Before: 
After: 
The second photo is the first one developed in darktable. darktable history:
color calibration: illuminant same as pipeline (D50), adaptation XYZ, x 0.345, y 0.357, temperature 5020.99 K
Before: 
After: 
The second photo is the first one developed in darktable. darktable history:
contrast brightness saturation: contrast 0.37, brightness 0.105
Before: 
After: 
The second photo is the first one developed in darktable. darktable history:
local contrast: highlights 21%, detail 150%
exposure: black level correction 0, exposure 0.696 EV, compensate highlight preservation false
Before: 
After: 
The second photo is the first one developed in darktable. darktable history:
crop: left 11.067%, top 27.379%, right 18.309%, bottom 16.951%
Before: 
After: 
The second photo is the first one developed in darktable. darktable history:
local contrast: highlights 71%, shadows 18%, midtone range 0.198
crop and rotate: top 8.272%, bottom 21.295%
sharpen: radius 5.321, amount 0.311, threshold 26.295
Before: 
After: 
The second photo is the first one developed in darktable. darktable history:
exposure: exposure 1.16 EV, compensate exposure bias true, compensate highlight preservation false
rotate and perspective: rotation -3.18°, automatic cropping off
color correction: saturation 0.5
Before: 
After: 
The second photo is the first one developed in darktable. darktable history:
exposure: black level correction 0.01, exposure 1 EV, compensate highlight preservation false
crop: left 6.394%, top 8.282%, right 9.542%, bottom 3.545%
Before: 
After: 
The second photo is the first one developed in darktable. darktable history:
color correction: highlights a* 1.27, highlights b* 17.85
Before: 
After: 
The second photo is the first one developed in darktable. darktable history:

**********

◆ **What the exercise asks**
Reproduce every one of the lines above word for word, with no changes.

◆ **Answer in full**
Before: 
After: 
The second photo is the first one developed in darktable. darktable history:
color calibration: illuminant same as pipeline (D50), adaptation XYZ, x 0.345, y 0.357, temperature 5020.99 K
Before: 
After: 
The second photo is the first one developed in darktable. darktable history:
contrast brightness saturation: contrast 0.37, brightness 0.105
Before: 
After: 
The second photo is the first one developed in darktable. darktable history:
local contrast: highlights 21%, detail 150%
exposure: black level correction 0, exposure 0.696 EV, compensate highlight preservation false
Before: 
After: 
The second photo is the first one developed in darktable. darktable history:
crop: left 11.067%, top 27.379%, right 18.309%, bottom 16.951%
Before: 
After: 
The second photo is the first one developed in darktable. darktable history:
local contrast: highlights 71%, shadows 18%, midtone range 0.198
crop and rotate: top 8.272%, bottom 21.295%
sharpen: radius 5.321, amount 0.311, threshold 26.295
Before: 
After: 
The second photo is the first one developed in darktable. darktable history:
exposure: exposure 1.16 EV, compensate exposure bias true, compensate highlight preservation false
rotate and perspective: rotation -3.18°, automatic cropping off
color correction: saturation 0.5
Before: 
After: 
The second photo is the first one developed in darktable. darktable history:
exposure: black level correction 0.01, exposure 1 EV, compensate highlight preservation false
crop: left 6.394%, top 8.282%, right 9.542%, bottom 3.545%
Before: 
After: 
The second photo is the first one developed in darktable. darktable history:
color correction: highlights a* 1.27, highlights b* 17.85
Before: 
After: 
The second photo is the first one developed in darktable. darktable history:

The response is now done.